Rampant year-on-year capacity growth – of 60 per cent in Q1 2014, 47 per cent in Q2 and 24 per cent in Q3 – has rocketed ahead of demand and thus depressed yields, which have been falling since late 2013.
The carrier instead blames this slump on the two Malaysia Airlines disasters of 2014, and claims that the ongoing quarter will see a return to double-digit yield growth.
In this it may be helped by a retention of fuel surcharges as oil prices plummet, and much lower capacity growth in 2015.
Yet despite some aircraft deferrals, AirAsia X’s delivery stream will take its fleet from 26 widebodies this year to 84 – a mix of A330ceos and neos – by 2025, and questions are being raised about whether demand can sustain that growth.
Management believes that Asia’s demographics back its expansion schedule, but seven years on from launch the airline is clearly still grappling with the LHLC model.

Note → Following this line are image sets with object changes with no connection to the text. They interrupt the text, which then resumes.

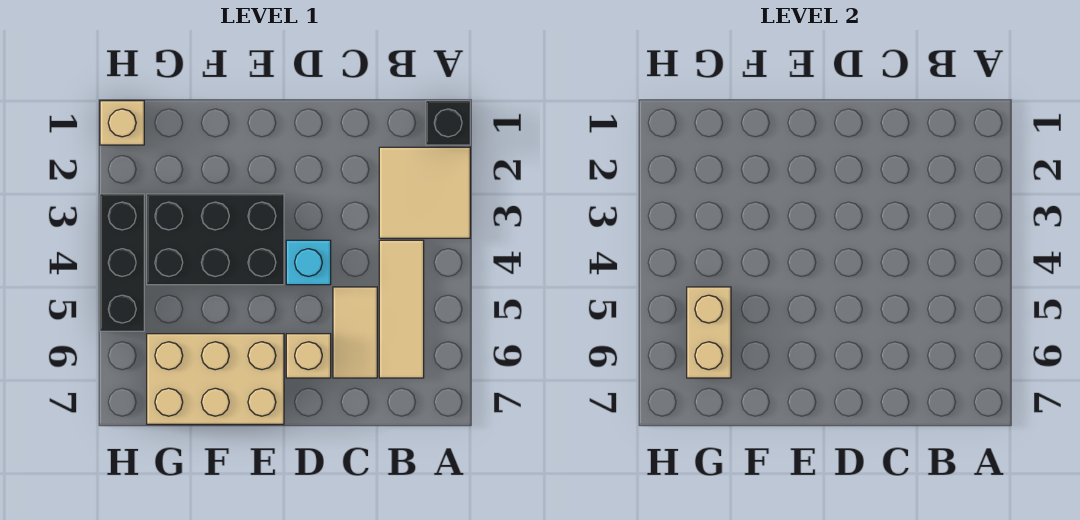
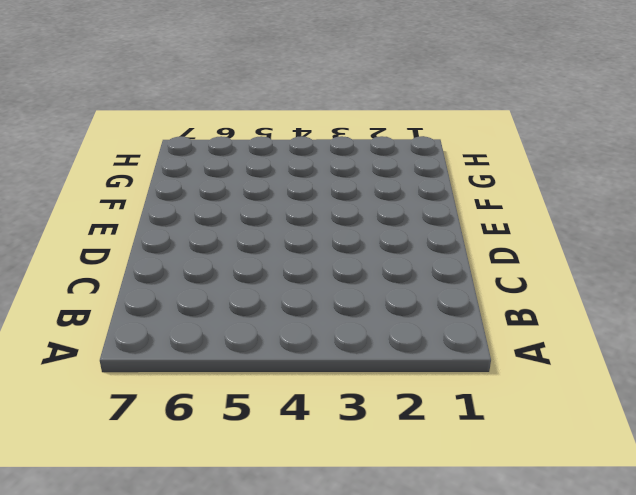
none -> black brick A1 level 1
none -> tan tile A2:B3 level 1

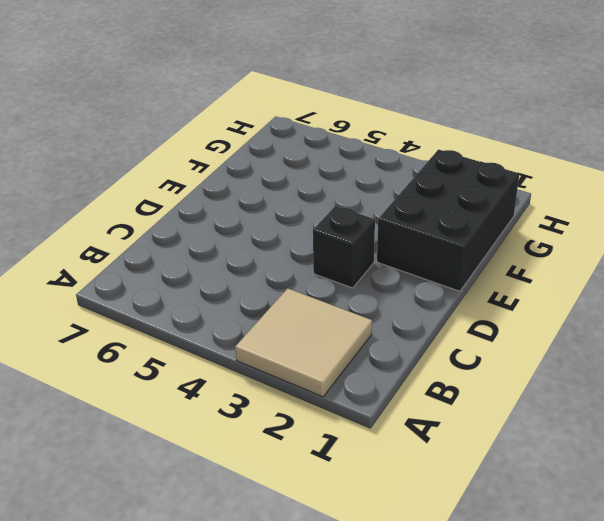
black brick D3 level 1 -> black brick A1 level 1
black brick E1:G2 level 1 -> black brick E3:G4 level 1
none -> tan tile B4:B6 level 1
none -> tan tile C5:C6 level 1

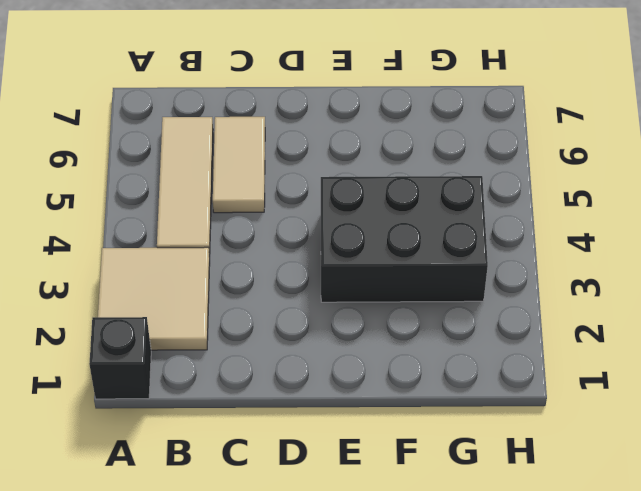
none -> cyan brick D4 level 1
none -> tan brick D6 level 1

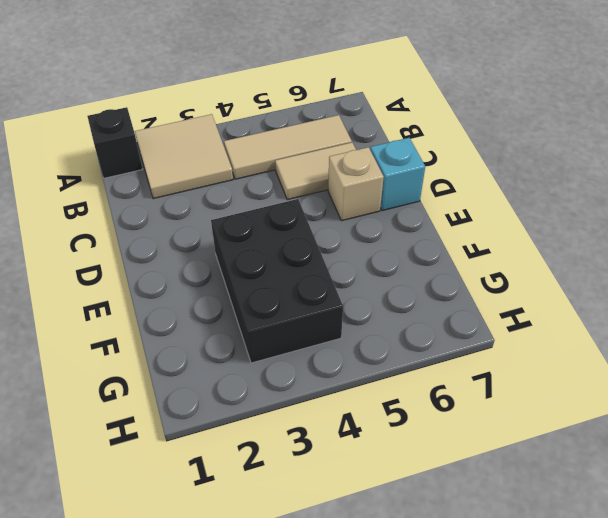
cyan brick D7 level 1 -> cyan brick D4 level 1
none -> tan brick E6:G7 level 1
none -> tan brick H1 level 1

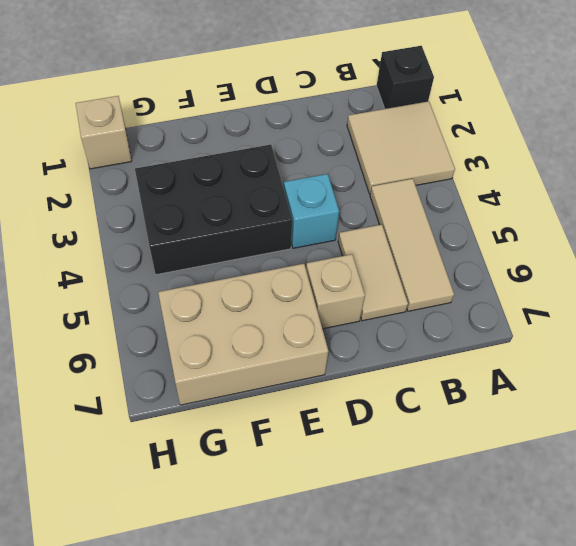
none -> black brick H3:H5 level 1
none -> tan brick G5:G6 level 2

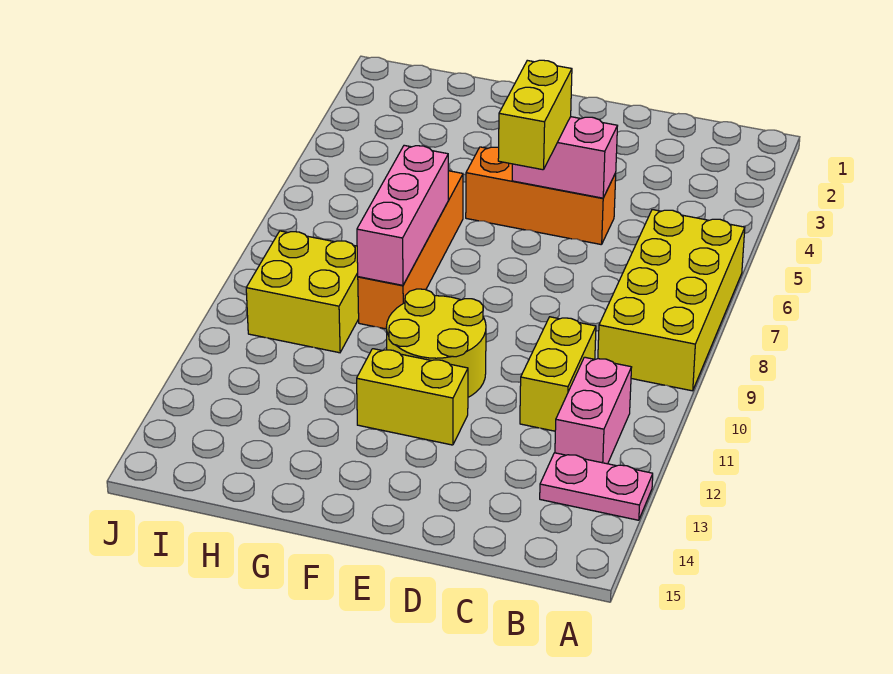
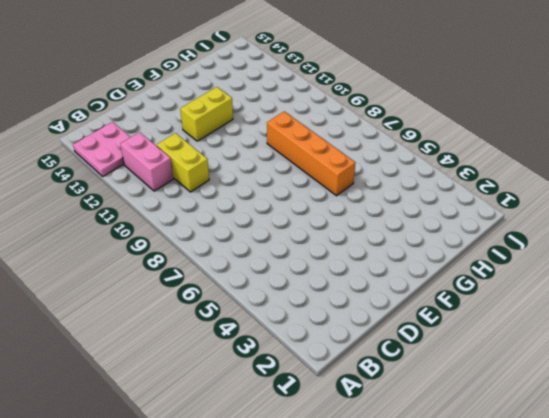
pink plate A13:B14 level 1 -> pink plate A13:B13 level 1
none -> yellow brick A6:B9 level 1
none -> orange brick D5:F5 level 1
none -> yellow round brick E10:F11 level 1

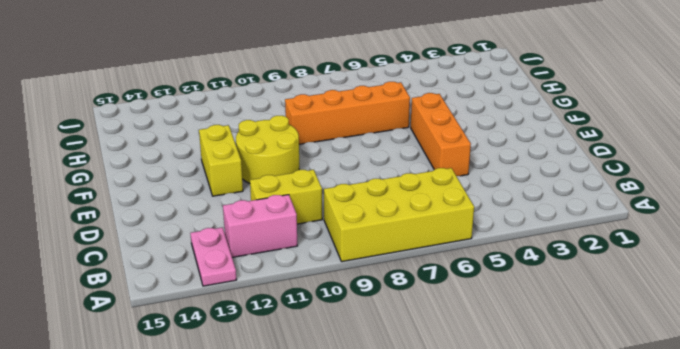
none -> yellow brick H9:I10 level 1
none -> pink brick D5:E5 level 2
none -> pink brick G7:G9 level 2

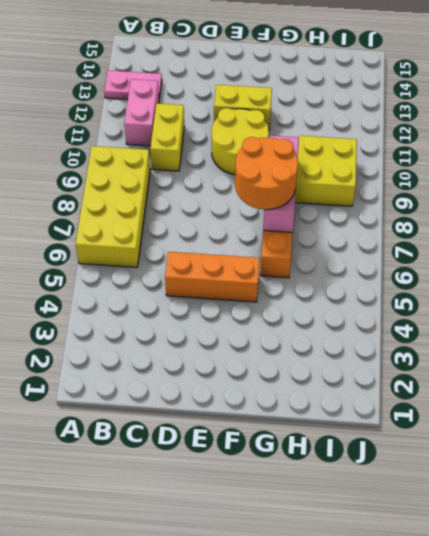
orange round brick F7:G8 level 3 -> none
none -> pink brick D5:E5 level 2
none -> yellow brick E5:E6 level 3

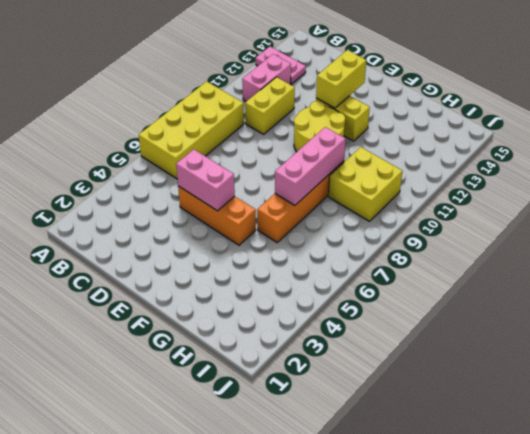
yellow brick E12:E13 level 2 -> yellow brick E5:E6 level 3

It has already proved unable to generate the right economics on its longest routes, to Europe, which were abandoned in 2012 in favour of more services to Australia.
These, however, have also been unprofitable, with AirAsia X reporting a negative margin of 12.5 per cent on its Australian services for the first nine months of 2014.
Good news for the carrier is that fuel prices have fallen by almost half in a year, and the AirAsia group is in a position to benefit as it is relatively unhedged for 2015.
Also, AirAsia X has kept its load factor steady at around 80 per cent for several years, so any turnaround in yields should quickly boost its bottom line.
Now all it has to worry about is the weak ringgit, deceleration of the Chinese economy, and emerging long-haul competition from Indonesia’s Lion Air.